Employers/Employees

Provides Health Care Quality and Cost Council - definitions of terms used in QCC statute.
Creates the Health Care Quality and Cost Council that will promote health care quality improvement and cost containment.
M.G.L. c. 6A, § 6J-L: Creates a Health Care Quality and Cost Council to promote health care quality improvement and cost containment.
Creates a MassHealth Payment Policy Advisory Board to review and evaluate Medicaid rates and rate methodologies, especially rates paid to Community Health Centers.
Creates a special commission to study reducing or eliminating the payor assessment paid by insurers and self-insured employers for the Health Safety Net.
Creates a Health Disparities Council within EOHHS to make recommendations to reduce racial and ethnic health disparities in the Commonwealth and to increase diversity among healthcare workers.
Creates a Commonwealth Care Trust Fund that will receive revenue generated from the Fair Share Contribution, the Free Rider Surcharge, and other revenue that will be used to pay for subsidized health insurance and Medicaid rate increases.
Changes current tax law definition of "Code" so that it includes section 223 of the Internal Revenue Code, which creates a deduction for health savings accounts.
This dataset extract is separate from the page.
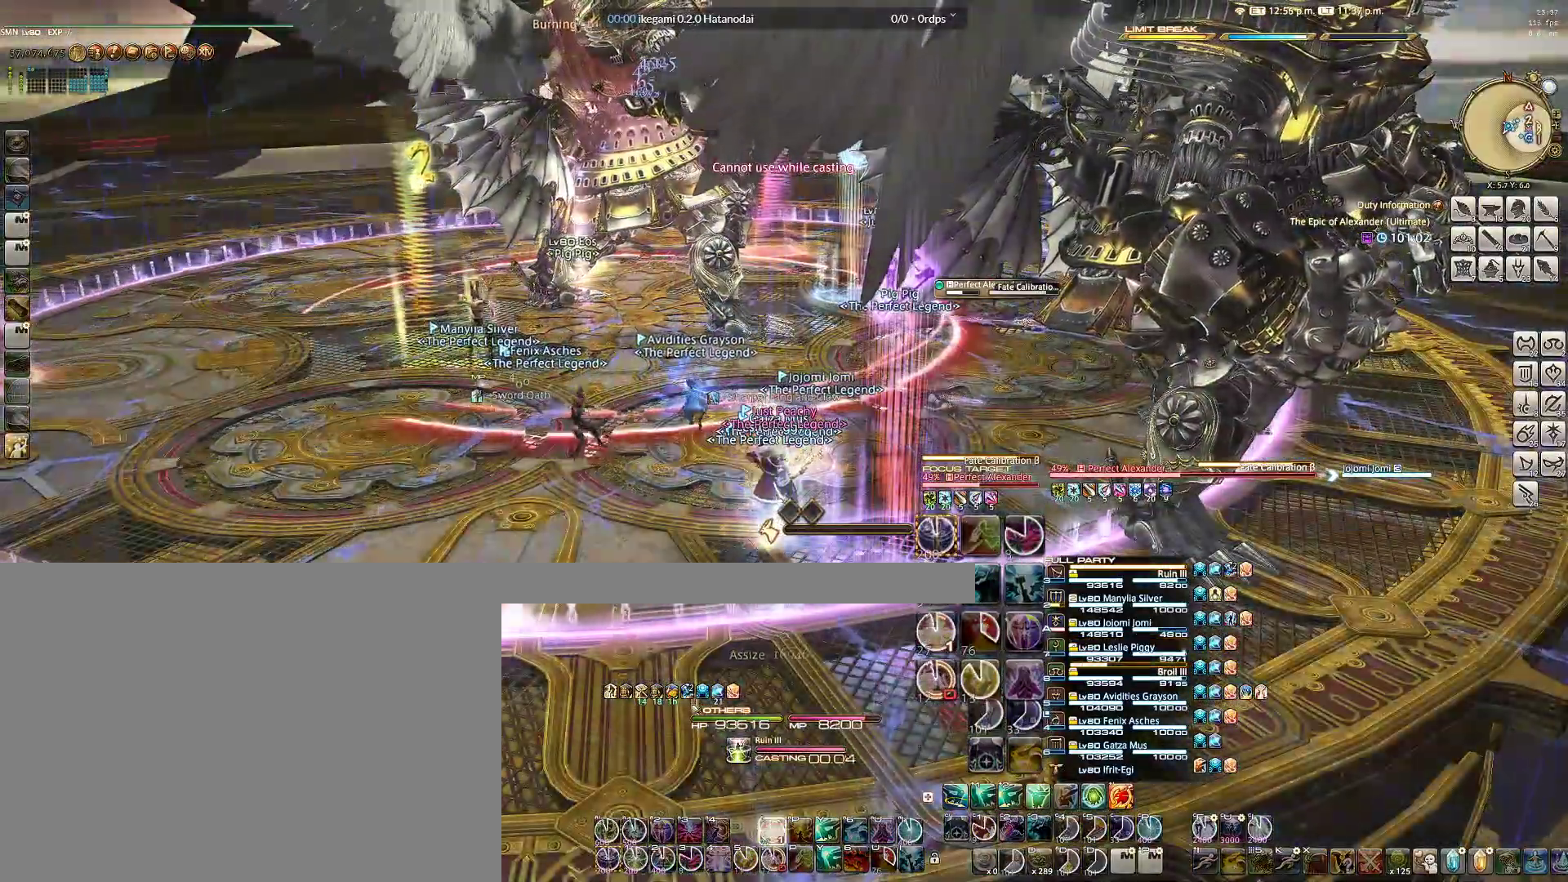
{"keys": ["alt", "e"], "mouse": ["right"], "events": [[33, "e", "down"], [83, "e", "up"], [167, "e", "down"], [267, "e", "up"], [317, "e", "down"], [400, "e", "up"], [450, "e", "down"]]}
Expands employee eligibility for participation in the Insurance Partnership Program to 300% of the Federal Poverty Level. • Ensures that Insurance Partnership subsidies are consistent with those provided under the Commonwealth Care program. • Specifies that self-employed individuals enrolled in the Insurance Partnership Program are eligible for employee subsidies only.

Requires applicants for the Health Safety Net to be enrolled in other publicly-funded health programs, if eligible. Applicants deemed ineligible for such programs are required to provide the name and address of their employer and their own identifying information, including social security number.
Requires creation of a form for employers to verify that they provide section 125 plans. Also requires creation of a form for employers to verify that employees who declined employer sponsored coverage have alternative coverage. Creates fine for employers who falsify or fail to submit forms.
Sets out provisions governing assessment of Free Rider surcharge on certain employers who do not offer health benefits to their employees based on the number of employees, the use of the Free Care Pool, total state-funded costs, and the percentage of employees enrolled in the employer’s health plan.
Creates the Fair Share Contribution, to be paid by employers who do not provide or make a reasonable contribution to health insurance for their employees. The contribution requirement applies to employers with 11 or more employees and is capped at $295 annually per employee.
Provides definitions for General Law chapter 151F, which requires employers with 11 or more employees to maintain a "cafeteria plan" to provide health benefits to workers.
Establishes the requirement that all employers with more than 10 employees must maintain a "Section 125" cafeteria plan to give employees access to pre-tax health insurance payments.
Authorizes the attorney general to enforce the cafeteria plan regulations of employer sponsored health insurance provisions.
Provides that Blue Cross plans may only offer policies to employers if the insurance is offered to all full-time employees. The employer must offer to cover the same premium contribution percentage for each employee but may allow greater contribution percentages to lower paid employees and separate percentages for employees with collective bargaining agreements.
Blue Cross Blue Shield may only offer coverage to employers if the insurance is offered to all full-time employees. The employer must offer to cover the same premium contribution percentage for each employee but may allow greater contribution percentages to lower paid employees and separate percentages for employees with collective bargaining agreements.
Requires HMO family policies to extend coverage to children up to 26 years of age or for 2 years after "loss of dependent status," whichever occurs first.
Provides that an HMO may only sell a group health plan to employers if the insurance is offered to all full-time employees. The employer must offer to cover the same premium contribution percentage for each employee but may allow greater contribution percentages to lower paid employees and separate percentages for employees with collective bargaining agreements.